» **Brief 1**
In the account of the Thai office outings, copy verbatim the passage from "Later in the" to "having their parties.".
──────── Source document
Later in the evening there would be the party, and in this particular case the party was called ‘Back to School’ and everyone was dressed up as school kids in school uniforms and it was just amazing how many 30 and 40 something ladies suddenly started looking like Mattayom 6 students again… Can you imagine if the western ladies back home tried to achieve a similar result? At best they would probably all look like a bus load of fat old hookers and dinner ladies from the local comprehensive school. The night also had some interesting girls in red as the night’s entertainment dance and singing troupe and some of their moves had me wondering which bar they practised in. On this particular occasion we all had a great old time and it was fun to see how the office enjoyed having their parties.

But I quickly started to tire of the Thai night outs and on my fourth such trip it was becoming very much same old same old, with dancing girls and Karaoke being the order of the day so I decided to give it all up as I was getting bored but what finally killed it for me was when an event happened between me and the senior boss of the company that had loyalties split and made him lose some serious face.

We were all in Rayong and for some odd reason we ended up in what I can best describe as a derelict housing estate that was now being used as some sort of Butlins holiday home. Worst of all, unlike other events where me and the wife had our own hotel room, on this occasion they wanted us all to share a house together, sleeping in communal rooms and sharing bathrooms and I am talking about 15 to 20 people per house here. I was not impressed and told the wife I wasn’t sharing a room with anyone, least of all a bunch of Thais that I didn’t really know that well. So we got elevated to senior status and secured a room to ourselves but that put the wife into an awkward position because behind the scenes many people where frowning about it. Tough shit was my answer. Anyway, the fun and games went on as normal during the day with the Thais using some of the derelict shell houses as a place for hide and seek and as some kind of treasure hunt. It was ok but I don’t think even the Thais were that impressed at the venue. Later that night, the wife and I were the last to leave the communal house and when we got to the night’s entertainment area, there was a very long communal table with all the Thais sitting along it merrily tucking away into the food, so we arrived and went looking for our places at the table… but of course there weren’t any, so I just shrugged my shoulders, and went for a walk down to the beach area and looked out towards the setting sun whilst keeping an eye on what if anything was going to be done about it.
────────────────
──────── Provided records
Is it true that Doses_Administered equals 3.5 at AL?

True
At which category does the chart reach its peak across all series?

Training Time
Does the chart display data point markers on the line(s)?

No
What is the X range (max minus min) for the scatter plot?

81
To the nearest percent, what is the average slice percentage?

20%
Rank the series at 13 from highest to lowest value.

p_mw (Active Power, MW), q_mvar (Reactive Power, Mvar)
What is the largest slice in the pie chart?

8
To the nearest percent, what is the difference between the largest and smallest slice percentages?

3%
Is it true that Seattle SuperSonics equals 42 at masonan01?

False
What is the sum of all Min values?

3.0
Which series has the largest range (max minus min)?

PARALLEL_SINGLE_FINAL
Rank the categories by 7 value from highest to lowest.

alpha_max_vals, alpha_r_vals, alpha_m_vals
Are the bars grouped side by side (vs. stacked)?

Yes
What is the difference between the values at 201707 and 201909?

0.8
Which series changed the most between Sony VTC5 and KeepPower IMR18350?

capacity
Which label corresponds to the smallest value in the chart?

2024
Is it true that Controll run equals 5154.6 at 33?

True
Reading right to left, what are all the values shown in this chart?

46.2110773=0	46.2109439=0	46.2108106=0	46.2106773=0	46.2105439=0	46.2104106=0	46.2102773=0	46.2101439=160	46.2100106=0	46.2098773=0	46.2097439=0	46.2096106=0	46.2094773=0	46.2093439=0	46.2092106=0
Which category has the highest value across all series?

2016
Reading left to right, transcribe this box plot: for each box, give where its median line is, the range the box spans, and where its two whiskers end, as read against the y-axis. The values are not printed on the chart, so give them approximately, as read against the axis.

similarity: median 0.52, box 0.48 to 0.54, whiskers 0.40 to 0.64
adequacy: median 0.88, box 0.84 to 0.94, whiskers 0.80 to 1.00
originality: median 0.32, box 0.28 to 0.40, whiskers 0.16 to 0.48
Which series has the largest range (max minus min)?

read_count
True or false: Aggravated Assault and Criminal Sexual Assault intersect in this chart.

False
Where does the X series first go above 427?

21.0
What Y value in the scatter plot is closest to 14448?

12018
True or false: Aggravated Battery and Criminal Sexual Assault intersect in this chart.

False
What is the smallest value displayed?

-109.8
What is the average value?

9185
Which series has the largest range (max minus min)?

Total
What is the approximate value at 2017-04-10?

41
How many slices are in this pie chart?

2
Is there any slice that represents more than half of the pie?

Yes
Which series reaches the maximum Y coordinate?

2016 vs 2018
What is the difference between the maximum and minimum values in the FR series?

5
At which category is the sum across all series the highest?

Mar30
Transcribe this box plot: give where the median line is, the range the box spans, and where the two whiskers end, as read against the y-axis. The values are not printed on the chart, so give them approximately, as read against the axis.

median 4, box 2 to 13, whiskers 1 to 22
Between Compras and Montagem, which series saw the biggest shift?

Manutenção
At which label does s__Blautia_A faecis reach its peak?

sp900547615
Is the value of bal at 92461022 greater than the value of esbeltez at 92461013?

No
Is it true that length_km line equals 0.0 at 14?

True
────────────────
» **Brief 2**
Output the entries as a numbered list, from the start of the entries through the line containing "Rank the series", omitting blank lines.

» **Written answer 1**
Later in the evening there would be the party, and in this particular case the party was called ‘Back to School’ and everyone was dressed up as school kids in school uniforms and it was just amazing how many 30 and 40 something ladies suddenly started looking like Mattayom 6 students again… Can you imagine if the western ladies back home tried to achieve a similar result? At best they would probably all look like a bus load of fat old hookers and dinner ladies from the local comprehensive school. The night also had some interesting girls in red as the night’s entertainment dance and singing troupe and some of their moves had me wondering which bar they practised in. On this particular occasion we all had a great old time and it was fun to see how the office enjoyed having their parties.

» **Written answer 2**
1. Is it true that Doses_Administered equals 3.5 at AL?
2. True
3. At which category does the chart reach its peak across all series?
4. Training Time
5. Does the chart display data point markers on the line(s)?
6. No
7. What is the X range (max minus min) for the scatter plot?
8. 81
9. To the nearest percent, what is the average slice percentage?
10. 20%
11. Rank the series at 13 from highest to lowest value.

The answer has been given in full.